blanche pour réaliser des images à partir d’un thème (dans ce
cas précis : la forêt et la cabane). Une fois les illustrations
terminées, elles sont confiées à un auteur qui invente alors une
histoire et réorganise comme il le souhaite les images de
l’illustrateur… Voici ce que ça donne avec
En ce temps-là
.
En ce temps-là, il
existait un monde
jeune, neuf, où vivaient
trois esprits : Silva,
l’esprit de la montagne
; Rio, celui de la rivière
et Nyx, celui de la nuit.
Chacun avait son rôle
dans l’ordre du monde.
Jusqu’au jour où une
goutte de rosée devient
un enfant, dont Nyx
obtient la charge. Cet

- - - - - - -

Copy all of the rows above word for word, keeping each line break and every punctuation mark unchanged.

blanche pour réaliser des images à partir d’un thème (dans ce
cas précis : la forêt et la cabane). Une fois les illustrations
terminées, elles sont confiées à un auteur qui invente alors une
histoire et réorganise comme il le souhaite les images de
l’illustrateur… Voici ce que ça donne avec
En ce temps-là
.
En ce temps-là, il
existait un monde
jeune, neuf, où vivaient
trois esprits : Silva,
l’esprit de la montagne
; Rio, celui de la rivière
et Nyx, celui de la nuit.
Chacun avait son rôle
dans l’ordre du monde.
Jusqu’au jour où une
goutte de rosée devient
un enfant, dont Nyx
obtient la charge. Cet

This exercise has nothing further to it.